- [CONSIGNE A] Recopiez mot pour mot le passage du texte de lecture qui va de « J’ai pris le » à « aussi des non-changements. ».

- [TEXTE DE LECTURE]
L'addition, s'il vous plaît !

J’ai pris le café avec un ami de longue date ce matin; il se reconnaîtra, il est l’un de mes fidèles lecteurs !

Nous parlions de nos amis communs, et d’autres aussi. Bien installés dans notre cinquantaine, nous avons un peu de recul sur le déroulé de nos vies. Ce qui m’a frappé dans les histoires que nous avons évoquées, c’est comment des trajectoires proches au début ont pu à ce point diverger. Avec la particularité d’avoir assisté au film de ces vies, connu et souvent vécu les épisodes clefs du changement des uns et des autres, et aussi des non-changements.

- [CONSIGNE B] Dans la liste, réécrivez de la ligne avec « What is the » à la ligne avec « What Y value » en remplaçant « scatter plot » par « scatter chart », sans rien modifier d'autre. Omettez les images dans votre réponse.

- [DONNÉES]
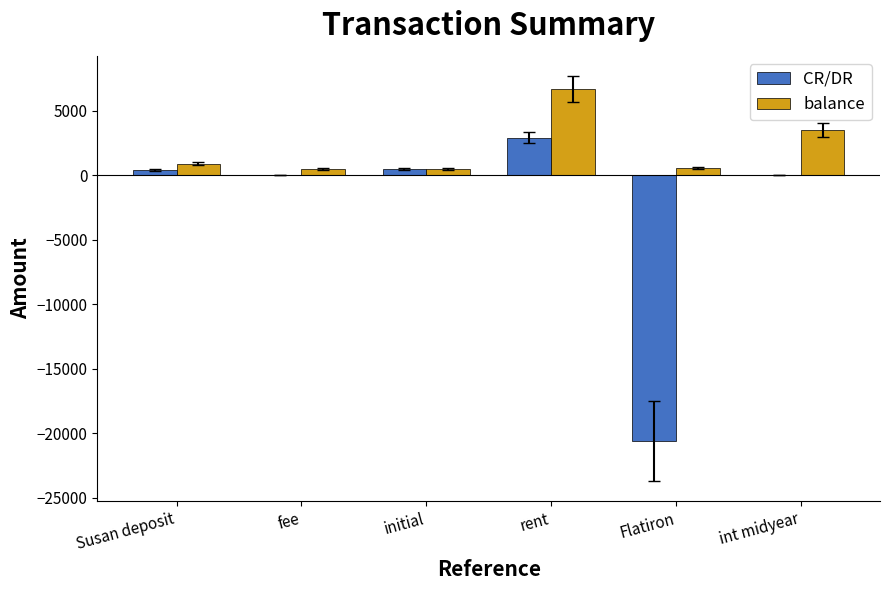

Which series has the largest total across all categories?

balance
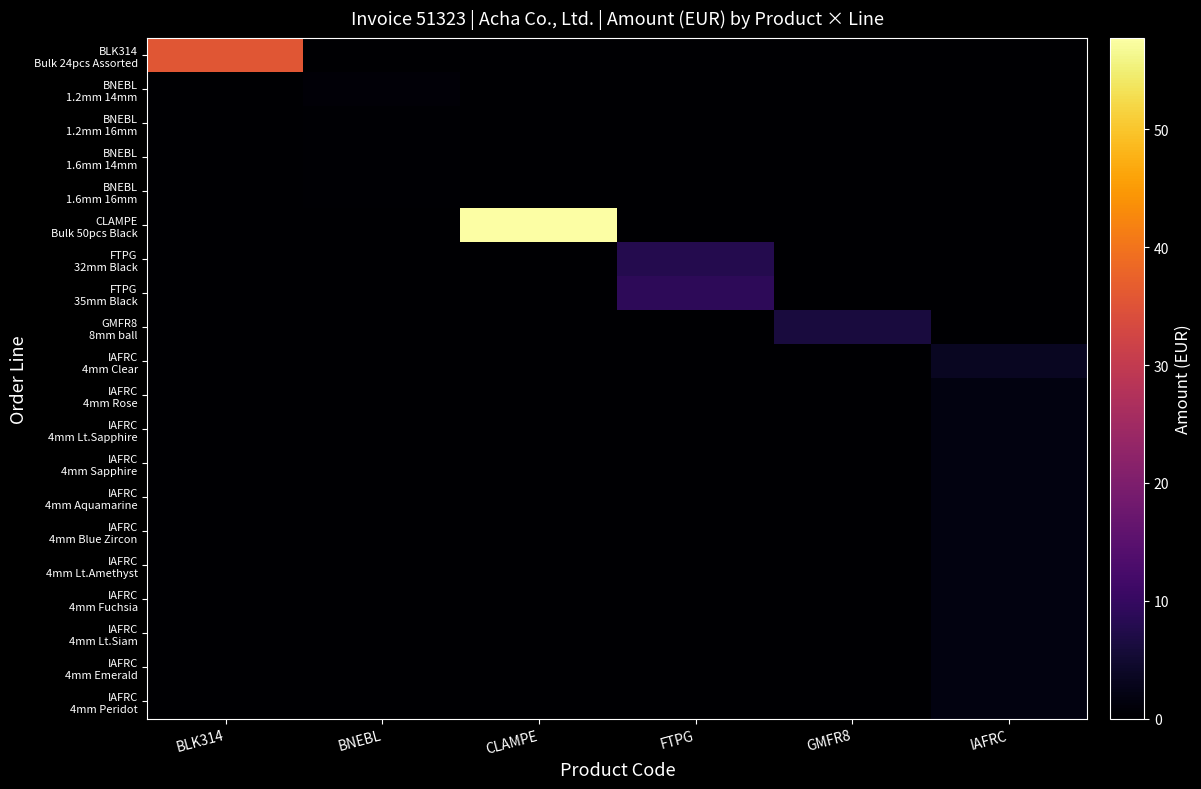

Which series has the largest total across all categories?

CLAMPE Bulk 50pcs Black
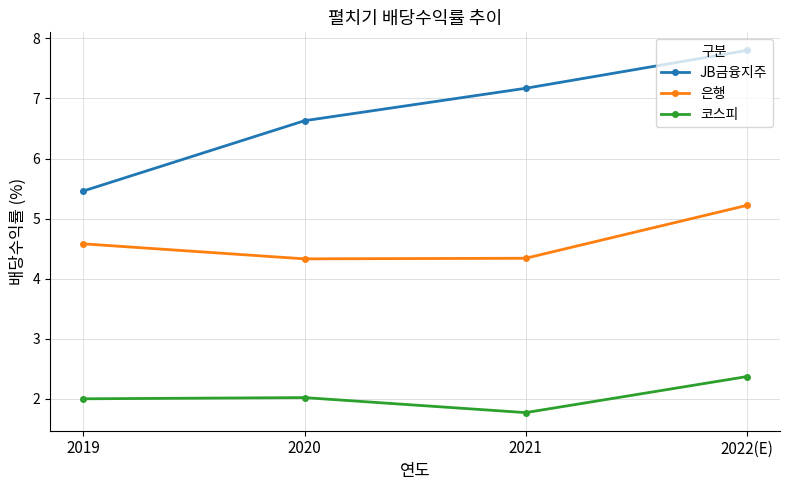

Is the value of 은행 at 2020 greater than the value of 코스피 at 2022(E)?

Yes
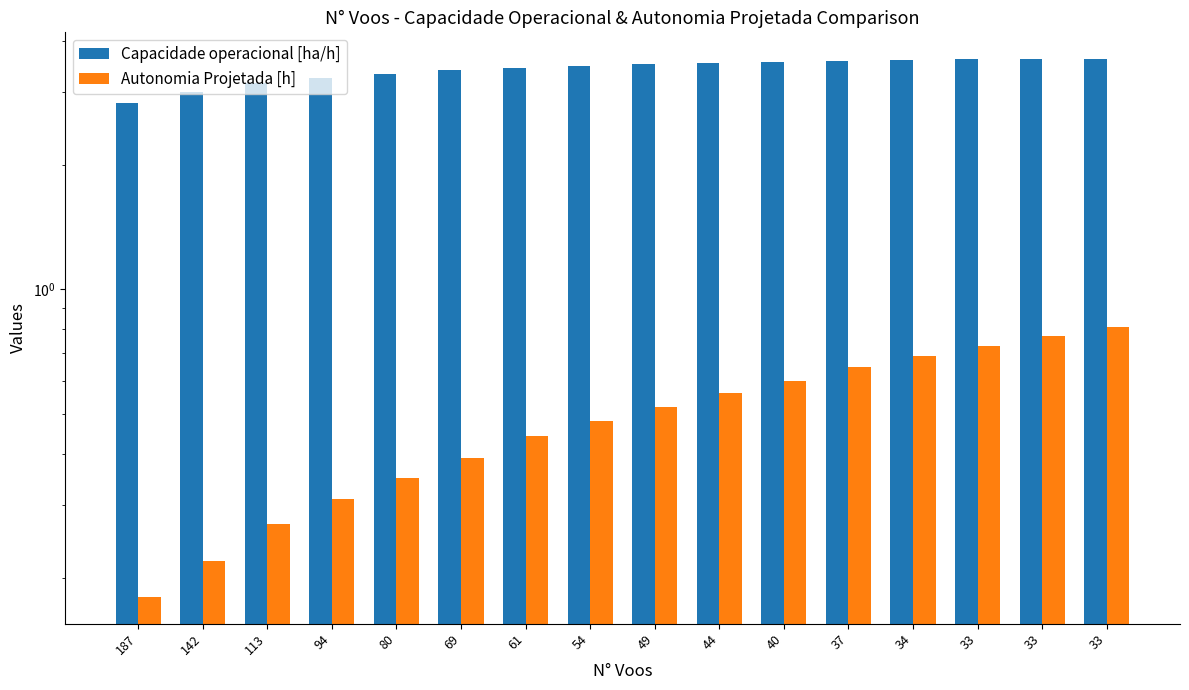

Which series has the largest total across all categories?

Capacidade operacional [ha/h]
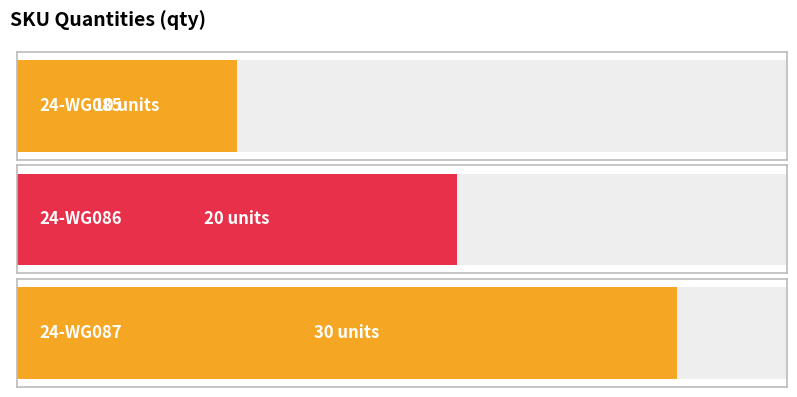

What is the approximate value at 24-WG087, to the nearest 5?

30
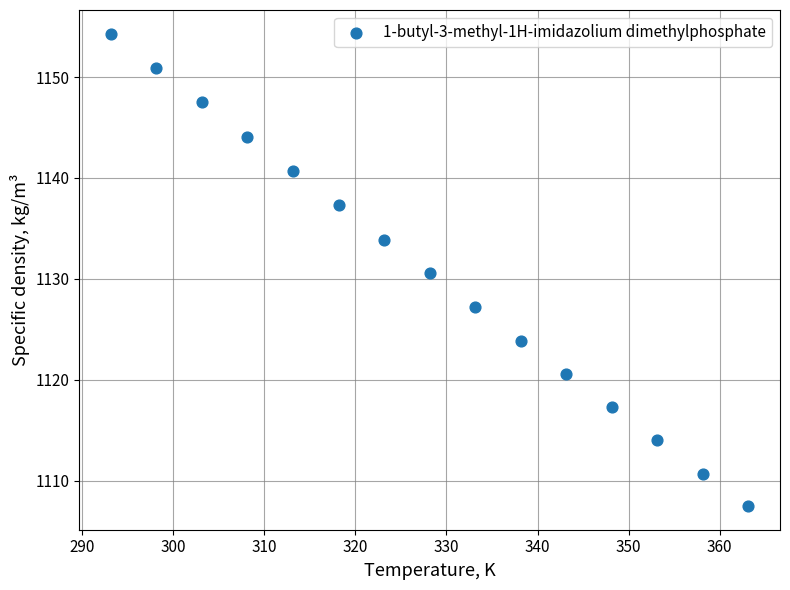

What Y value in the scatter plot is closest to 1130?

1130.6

* * *

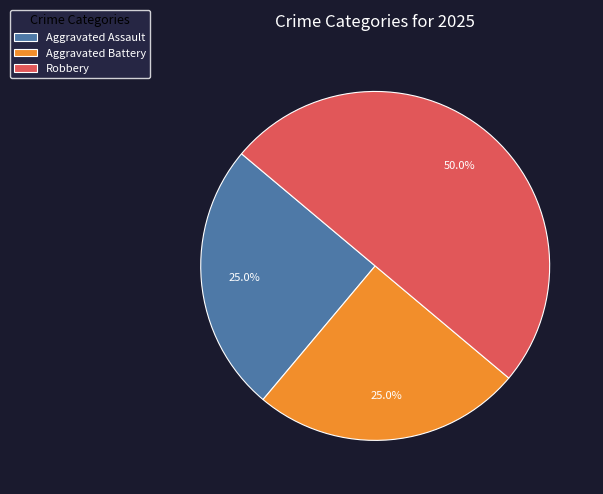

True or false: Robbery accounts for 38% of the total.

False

- [ZONE DE RÉPONSE A]
J’ai pris le café avec un ami de longue date ce matin; il se reconnaîtra, il est l’un de mes fidèles lecteurs !

Nous parlions de nos amis communs, et d’autres aussi. Bien installés dans notre cinquantaine, nous avons un peu de recul sur le déroulé de nos vies. Ce qui m’a frappé dans les histoires que nous avons évoquées, c’est comment des trajectoires proches au début ont pu à ce point diverger. Avec la particularité d’avoir assisté au film de ces vies, connu et souvent vécu les épisodes clefs du changement des uns et des autres, et aussi des non-changements.

- [ZONE DE RÉPONSE B]
What is the approximate value at 24-WG087, to the nearest 5?

30

What Y value in the scatter chart is closest to 1130?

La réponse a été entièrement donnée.